The trivium is still the foundation in modern institutions of classical learning. The grammar stage is the first in the learning process, involving the absorbing of data that includes not only language skills (phonics, spelling, grammatical rules, and so forth), but also information in other areas of knowledge: data about the world, past and present, about nature, about the difference between right and wrong. The logic stage is next, in which the student is taught to organize the data he has learned and to analyze facts from history, geography, and science. Students so educated have no difficulty finding the Pacific Ocean, Japan, Europe, or any other place on a map of the world. The beginning of higher mathematics is generally taught during this stage. During this phase also, the student develops a sense of the concept of time, so that he is able to grasp, for instance, that Columbus discovered the New World in the last decade of the 15th century, that the War for American Independence was fought in the 18th century, that Abraham Lincoln lived in the 19th century, and that Theodore Roosevelt was president in the early years of the 20th century. The final stage, rhetoric, teaches the student to write and speak beautifully and convincingly, to develop a style that is unique to that student. Here the student can reach into the great fund of knowledge that he has acquired through his diligence as a scholar, and enlarge it, continuing to teach himself and others.

The classical system is ideal for homeschooling, and a number of institutions offer programs that educate children and young people from kindergarten through the 12th grade.

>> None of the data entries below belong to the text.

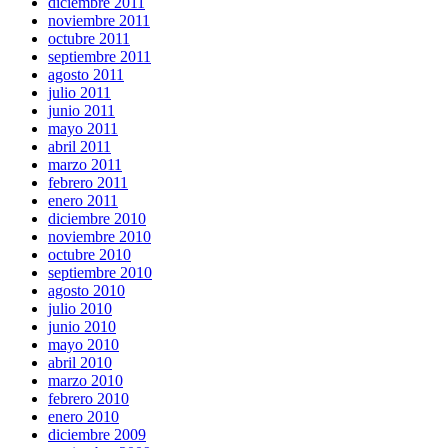
diciembre 2011
noviembre 2011
octubre 2011
septiembre 2011
agosto 2011
julio 2011
junio 2011
mayo 2011
abril 2011
marzo 2011
febrero 2011
enero 2011
diciembre 2010
noviembre 2010
octubre 2010
septiembre 2010
agosto 2010
julio 2010
junio 2010
mayo 2010
abril 2010
marzo 2010
febrero 2010
enero 2010
diciembre 2009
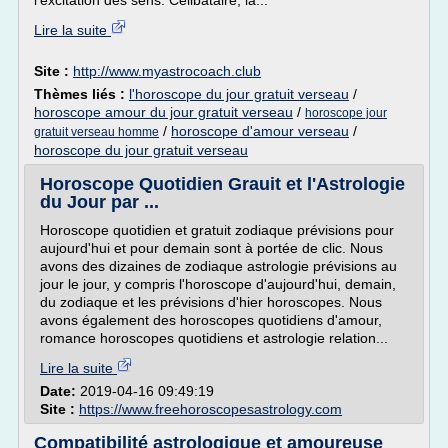
l'excitation des sens. Célibataire, la...
Lire la suite
Site :
http://www.myastrocoach.club
Thèmes liés :
l'horoscope du jour gratuit verseau
/
horoscope amour du jour gratuit verseau
/
horoscope jour
/
horoscope d'amour verseau
/
gratuit verseau homme
horoscope du jour gratuit verseau
Horoscope Quotidien Grauit et l'Astrologie
du Jour par ...
Horoscope quotidien et gratuit zodiaque prévisions pour
aujourd'hui et pour demain sont à portée de clic. Nous
avons des dizaines de zodiaque astrologie prévisions au
jour le jour, y compris l'horoscope d'aujourd'hui, demain,
du zodiaque et les prévisions d'hier horoscopes. Nous
avons également des horoscopes quotidiens d'amour,
romance horoscopes quotidiens et astrologie relation...
Lire la suite
Date:
2019-04-16 09:49:19
Site :
https://www.freehoroscopesastrology.com
Compatibilité astrologique et amoureuse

An excellent example is FreedomProject Education, which offers a superb, Christian-based homeschooling program through the use of the Internet.

Socrates said, “The only true wisdom is in knowing that you know nothing.” What he meant is that the truly educated man is humbled by an understanding that whatever knowledge his education has conferred upon him, that knowledge is always limited, since learning is a quest that is never finished, never complete, but continues until the very end of one’s life.